Stroke is a major health concern, and strokes can be classified as hemorrhagic type, which is attributed to blood vessel rupture and represents 38% of strokes, or ischemic type, which is caused by interruption of the blood supply to the brain and accounts for 62% of strokes [1, 2]. Risk factors associated with stroke include age, gender, hypertension, diabetes mellitus and smoking cigarette [3]. According to Global Burden of Diseases Study, there were more than 12 million cases of stroke in 2019, causing 143 million disabilities and 6.55 million deaths [1]. The same study reported that from 1990 to 2019 the incidence of stroke increased by 70%, and disabilities and deaths from stroke increased by 32% and 43%, respectively. Therefore, investigating effective and reliable biomarkers for stroke is important.

Atherosclerosis is a chronic inflammatory disease characterized by lipid accumulation, inflammation, and extensive degradation of extracellular matrix components.
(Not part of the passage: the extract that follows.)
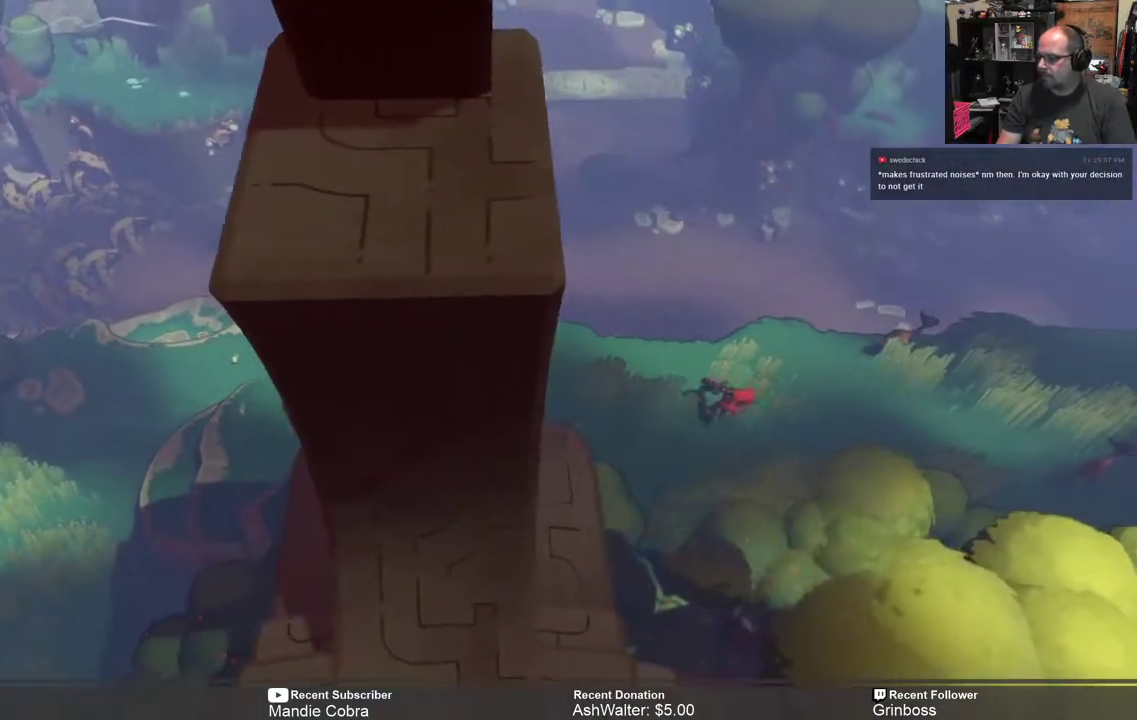
{"buttons": ["R2"], "left_stick": "right", "right_stick": "center", "events": []}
Plaque formation is initiated by the sub-endothelial accumulation of lipids, cholesterol, and other blood components within the intimal layer of the vessel wall [4]. Carotid atherosclerotic plaques comprise both stable and unstable atheromatous lesions [5]. The intrinsic composition of unstable plaques, including a large lipid core, thin fibrous cap, and intraplaque hemorrhage, are associated with the occurrence of cerebral ischemic events [5]. Hypertension, diabetes, and smoking are predictive factors for the development and progression of atherosclerosis and the formation of carotid plaques [6, 7]. These findings highlight the importance of managing these risk factors in the prevention and treatment of cerebrovascular disease.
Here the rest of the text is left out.